28.10.19

O mal maior



«O aumento do número de governantes não é um bom sinal, mas, por si só, também diz pouco sobre a natureza do Executivo. Entre 70 membros do Governo, o problema radica mais nas sobreposições e títulos semelhantes — que chegam a ser caricatos — sem que se entenda bem onde está a fronteira de competências (se é que existe). A lei orgânica pode deslindar muitos dos mistérios, mas quer as experiências passadas quer, muito importante, a natureza humana mostram que as tensões entre ministros que cotutelam áreas de políticas e, também, as tensões entre secretários de Estado que cotutelam organismos do mesmo ministério são entraves à eficácia nas respostas, mesmo quando os desafios são transversais. O conservadorismo na estrutura orgânica dos Governos é mesmo um valor em si.

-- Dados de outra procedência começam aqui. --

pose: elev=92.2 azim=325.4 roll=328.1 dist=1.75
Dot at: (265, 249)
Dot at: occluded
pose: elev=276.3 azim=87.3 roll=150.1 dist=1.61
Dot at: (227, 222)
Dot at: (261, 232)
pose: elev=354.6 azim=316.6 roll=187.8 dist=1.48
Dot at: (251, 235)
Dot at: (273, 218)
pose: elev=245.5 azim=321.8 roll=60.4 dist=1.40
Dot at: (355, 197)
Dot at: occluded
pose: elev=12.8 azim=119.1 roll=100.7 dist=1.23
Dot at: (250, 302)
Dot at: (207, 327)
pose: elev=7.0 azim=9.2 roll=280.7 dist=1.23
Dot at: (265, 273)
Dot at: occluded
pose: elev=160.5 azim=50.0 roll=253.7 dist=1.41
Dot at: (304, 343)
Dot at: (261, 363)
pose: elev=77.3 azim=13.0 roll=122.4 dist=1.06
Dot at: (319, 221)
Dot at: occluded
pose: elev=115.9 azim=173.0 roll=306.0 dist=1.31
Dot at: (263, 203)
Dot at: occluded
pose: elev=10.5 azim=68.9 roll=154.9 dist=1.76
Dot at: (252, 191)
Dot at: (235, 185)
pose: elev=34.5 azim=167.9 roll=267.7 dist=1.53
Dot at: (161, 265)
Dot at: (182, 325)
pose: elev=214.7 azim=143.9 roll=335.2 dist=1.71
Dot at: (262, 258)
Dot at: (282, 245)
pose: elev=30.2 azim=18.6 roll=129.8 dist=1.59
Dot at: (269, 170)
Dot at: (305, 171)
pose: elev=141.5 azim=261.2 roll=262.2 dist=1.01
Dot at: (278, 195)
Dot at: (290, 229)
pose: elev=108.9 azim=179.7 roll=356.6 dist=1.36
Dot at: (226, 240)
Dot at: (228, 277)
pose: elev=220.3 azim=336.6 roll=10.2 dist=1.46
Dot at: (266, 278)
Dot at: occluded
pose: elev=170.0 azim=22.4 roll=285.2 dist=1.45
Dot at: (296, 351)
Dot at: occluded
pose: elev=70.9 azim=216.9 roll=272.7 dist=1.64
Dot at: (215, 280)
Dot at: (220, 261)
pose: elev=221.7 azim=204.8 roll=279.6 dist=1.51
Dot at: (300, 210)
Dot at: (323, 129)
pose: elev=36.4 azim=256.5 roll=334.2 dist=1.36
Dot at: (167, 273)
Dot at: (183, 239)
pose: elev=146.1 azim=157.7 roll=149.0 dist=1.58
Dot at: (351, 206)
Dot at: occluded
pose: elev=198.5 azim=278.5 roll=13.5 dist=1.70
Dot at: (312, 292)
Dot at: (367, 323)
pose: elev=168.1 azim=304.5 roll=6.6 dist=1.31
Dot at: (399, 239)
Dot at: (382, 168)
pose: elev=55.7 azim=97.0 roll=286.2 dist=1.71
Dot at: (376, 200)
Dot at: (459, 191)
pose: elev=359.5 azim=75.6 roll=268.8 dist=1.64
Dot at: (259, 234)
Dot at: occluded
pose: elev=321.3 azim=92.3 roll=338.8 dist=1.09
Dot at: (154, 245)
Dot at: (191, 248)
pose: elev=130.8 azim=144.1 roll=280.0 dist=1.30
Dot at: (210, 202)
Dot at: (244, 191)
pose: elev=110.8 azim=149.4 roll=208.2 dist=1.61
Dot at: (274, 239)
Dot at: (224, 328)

Só que talvez não seja esse o mal maior do Governo que hoje toma posse. E, paradoxalmente, o número elevado de governantes até pode ser revelador de dificuldades de recrutamento de ministros e secretários de Estado fora da esfera próxima do primeiro-ministro do momento. Um problema sério e que tenderá a agravar-se.

Em 70 membros do Governo há perfis muito diversificados: políticos profissionais (que numa democracia institucionalizada deveriam ser a maioria), académicos com especialização na área que vão tutelar, altos quadros da administração com anos de gestão pública, poucas pessoas vindas da atividade privada e um excesso de juristas — muitos aliás sem qualquer experiência prévia no sector onde vão assumir responsabilidades.

Mas, hoje, ao contrário de um passado não muito distante, fica-se com a sensação de que uma parte significativa dos governantes assume funções porque a base de recrutamento é cada vez mais limitada. Por motivos diferentes, a disponibilidade de muitas pessoas ponderarem sequer assumir responsabilidades governativas é nula. Esse é que é mesmo o mal maior da formação de governos.

E não é difícil perceber os motivos por que isso acontece: com o lento processo de erosão das capacidades instaladas na administração pública, os membros do Governo passaram a concentrar demasiadas obrigações, substituindo-se em muitos casos a serviços depauperados, tendo um quotidiano diabólico e um trabalho hercúleo. Se a isto juntarmos um escrutínio público muitas vezes desmesurado e disparatado, que coexiste com o desprestígio do exercício de funções públicas e remunerações que, mesmo num país com salários muito exíguos, são demasiado baixas (até na comparação com os parlamentares), percebe-se o pouco interesse que suscita a atividade governativa.

É por isso que, entre os 70 governantes que hoje tomam posse, há mesmo muitos que estão a abdicar de remunerações mais generosas e de uma vida profissional e familiar bem menos exigente, em nome do serviço público. Convém que tenhamos isso presente.»